## SOURCE PASSAGE:
◇ ◇ ◇

One of the greatest wide receivers in NFL history comes in at six-feet-two and 200 pounds. He could not run the fastest forty-meter sprint or lift the most in the weight room, but he trained the hardest. Whether he was running up a two-and-a-half mile dirt hill during his off-season, showing up to safety team drills when no one expected him to, or simply training on the field even though there were not coaches, players, or an audience to witness him, Jerry Rice was exerting himself and leading the charge. “I’ve pushed my body for twenty years,” Rice said upon announcing his retirement, “I was never a couch potato, I was always working out. I had to prove myself every year.”
Jerry Rice was born in Starkville, Mississippi on October 13, 1962 to a bricklayer who employed Jerry at a young age. Rice claims laboring under the hot southern sun those early years strengthened his hand-eye coordination, as he caught bricks tossed up to him on scaffolding two at a time by his siblings, and taught him the meaning of hard work—a lesson that would surely find expression throughout Rice’s career. Surprisingly, Rice showed little interest in athletics early on. However, chance, and a little rebellion, would place Rice on his high school’s football team as a receiver during his sophomore year. In his autobiography, Rice describes sprinting away from his principal after he caught Rice playing hooky. Needing to reprimand the truant yet astounded by the young man’s speed, the principal demanded Rice play football. While playing football is certainly punishing, testing every muscle and bone in the athlete’s body, Rice’s “punishment” would prove beneficial as he quickly adapted to the game and became an All-State player.

◇ ◇ ◇

## THE TASK:
In the passage about Jerry Rice, in what town and state was he born? The material that comes next has no connection to the passage about Jerry Rice.

◇ ◇ ◇

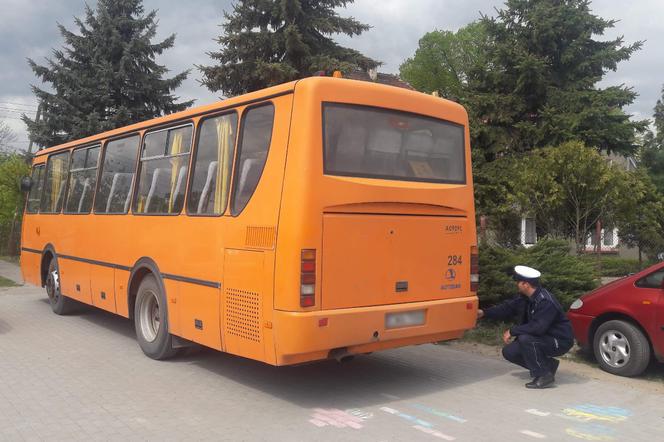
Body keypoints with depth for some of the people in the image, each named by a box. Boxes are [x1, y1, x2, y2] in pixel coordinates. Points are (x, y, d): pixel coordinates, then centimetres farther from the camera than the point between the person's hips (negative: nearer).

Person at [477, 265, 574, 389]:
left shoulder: (546, 302, -28)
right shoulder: (524, 298, 0)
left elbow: (538, 327, -36)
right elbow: (508, 308, 10)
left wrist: (512, 331, -27)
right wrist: (484, 313, 3)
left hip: (560, 341, -9)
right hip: (542, 338, 9)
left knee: (525, 339, -33)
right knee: (509, 352, -1)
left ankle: (544, 376, -16)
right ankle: (548, 365, 13)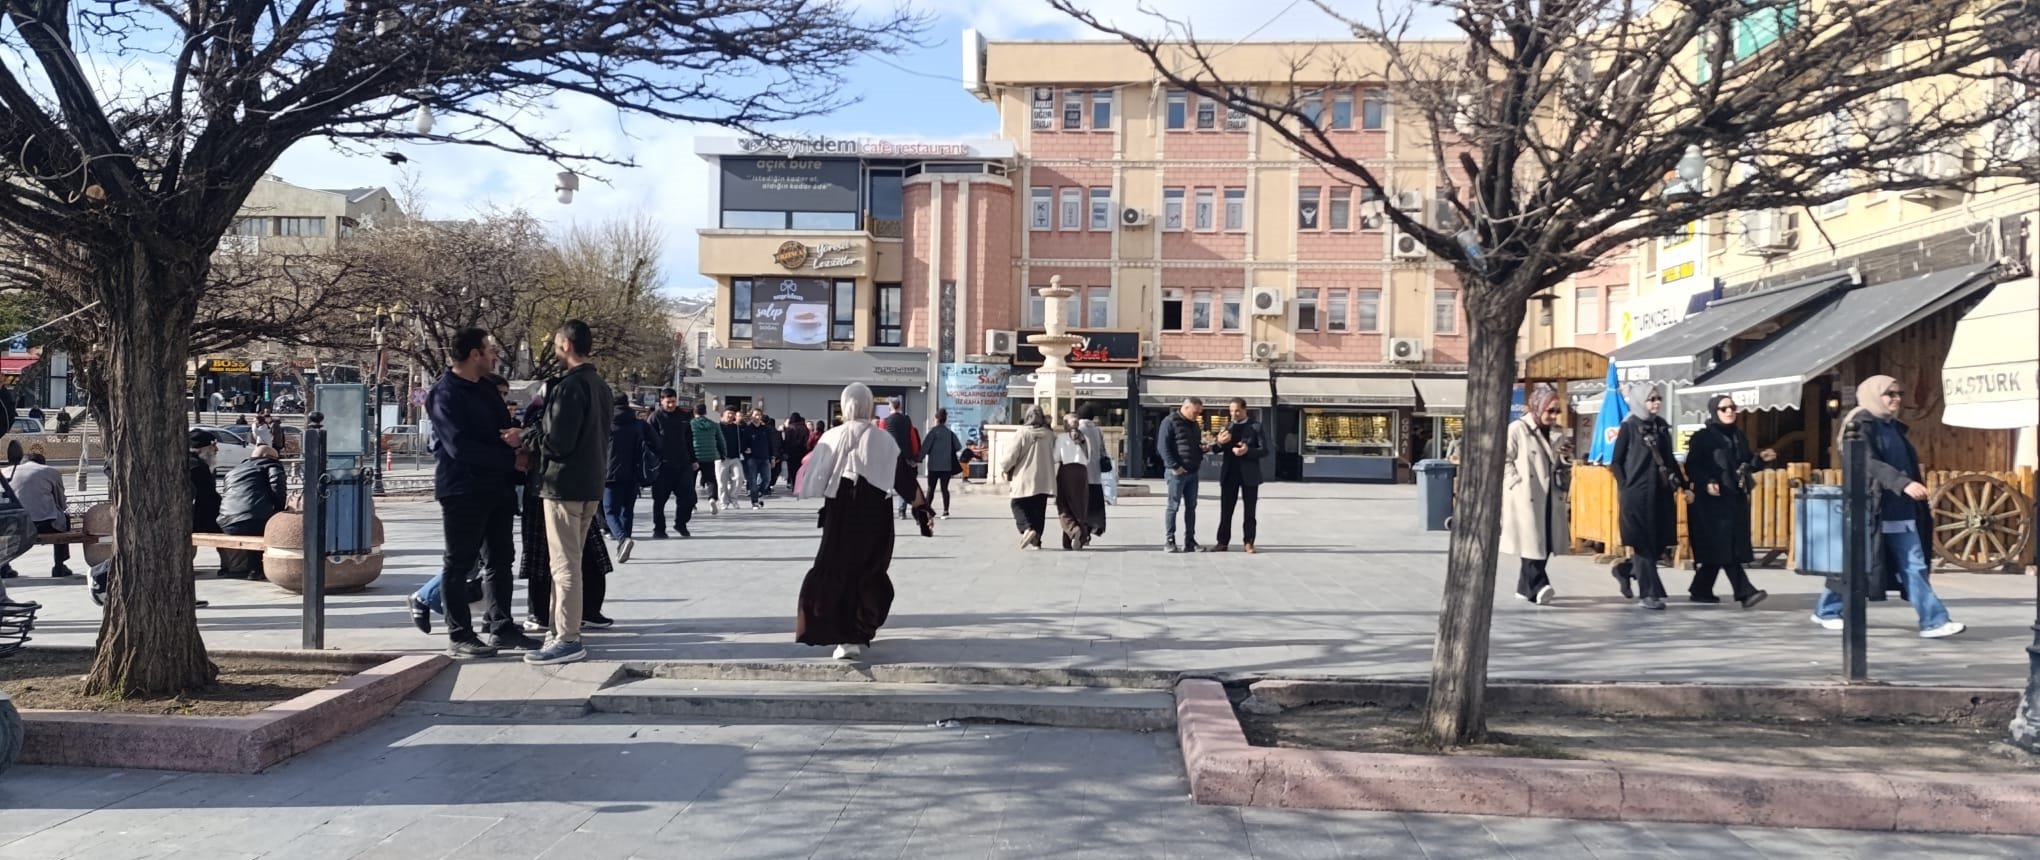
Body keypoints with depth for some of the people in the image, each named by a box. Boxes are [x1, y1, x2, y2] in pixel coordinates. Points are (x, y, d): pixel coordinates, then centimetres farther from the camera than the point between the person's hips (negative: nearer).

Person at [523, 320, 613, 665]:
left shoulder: (570, 385, -16)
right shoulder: (600, 386, 13)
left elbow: (557, 441, -21)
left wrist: (530, 439, -2)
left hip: (565, 484, -9)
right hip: (590, 483, 9)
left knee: (564, 565, -6)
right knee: (571, 562, 16)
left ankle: (568, 639, -4)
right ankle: (565, 630, 23)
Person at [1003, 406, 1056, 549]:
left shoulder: (1022, 433, -10)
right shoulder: (1050, 435, 0)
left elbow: (1012, 456, -10)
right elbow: (1055, 456, 10)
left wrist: (1007, 470, 8)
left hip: (1024, 479, -3)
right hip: (1044, 480, 4)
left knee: (1018, 505, 9)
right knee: (1039, 509, 11)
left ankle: (1027, 528, -16)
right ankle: (1036, 541, 11)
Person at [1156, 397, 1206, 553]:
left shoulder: (1195, 424, 16)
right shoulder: (1170, 422, -9)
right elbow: (1163, 446, -14)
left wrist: (1203, 448, 3)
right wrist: (1174, 466, -18)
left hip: (1192, 472, 7)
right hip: (1177, 472, -7)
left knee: (1191, 506, 8)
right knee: (1174, 506, -2)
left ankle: (1190, 541, 13)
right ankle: (1169, 541, 4)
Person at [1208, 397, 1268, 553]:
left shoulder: (1255, 426, -1)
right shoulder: (1228, 427, 12)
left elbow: (1264, 450, -6)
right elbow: (1216, 450, 12)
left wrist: (1248, 451, -22)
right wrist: (1220, 443, -11)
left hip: (1249, 474, -3)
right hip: (1229, 473, 3)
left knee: (1249, 511, 3)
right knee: (1226, 509, 2)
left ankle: (1249, 542, 8)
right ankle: (1223, 541, 5)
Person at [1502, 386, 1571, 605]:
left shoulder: (1556, 433, 15)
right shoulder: (1517, 429, -6)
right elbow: (1503, 460, -7)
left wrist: (1563, 460, 2)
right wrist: (1518, 482, -15)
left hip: (1550, 497, 7)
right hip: (1526, 497, -7)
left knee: (1545, 544, 6)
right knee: (1532, 543, -12)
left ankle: (1525, 587, 16)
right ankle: (1538, 586, -13)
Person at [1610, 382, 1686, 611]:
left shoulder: (1662, 426, 12)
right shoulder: (1629, 427, -4)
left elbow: (1670, 459, 18)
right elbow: (1616, 462, -4)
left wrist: (1682, 484, 12)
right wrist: (1624, 489, -12)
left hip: (1661, 492, 6)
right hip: (1637, 492, -6)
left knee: (1659, 542, 6)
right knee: (1643, 543, -4)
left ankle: (1625, 570, 28)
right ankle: (1649, 593, 0)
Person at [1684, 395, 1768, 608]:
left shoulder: (1738, 436, 14)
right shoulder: (1702, 437, -6)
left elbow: (1747, 462, 17)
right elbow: (1691, 466, -10)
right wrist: (1706, 483, -24)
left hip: (1735, 498, 7)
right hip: (1713, 499, -7)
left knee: (1717, 549, 8)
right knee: (1724, 547, -11)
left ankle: (1701, 590, 17)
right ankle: (1745, 592, -16)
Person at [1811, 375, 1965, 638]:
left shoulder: (1894, 427, 17)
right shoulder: (1861, 425, -8)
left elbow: (1908, 466, 21)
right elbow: (1870, 463, -22)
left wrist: (1923, 507, 21)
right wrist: (1903, 483, -34)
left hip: (1901, 512, 7)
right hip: (1873, 509, -7)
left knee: (1914, 566, 1)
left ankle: (1933, 621, 0)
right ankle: (1827, 610, 18)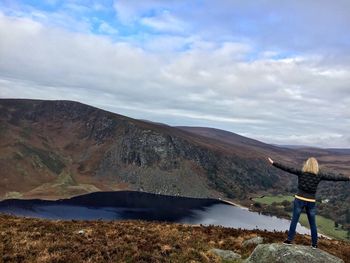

◇ ◇ ◇

## OUTPUT FOR THIS EXERCISE:
Starkville, Mississippi.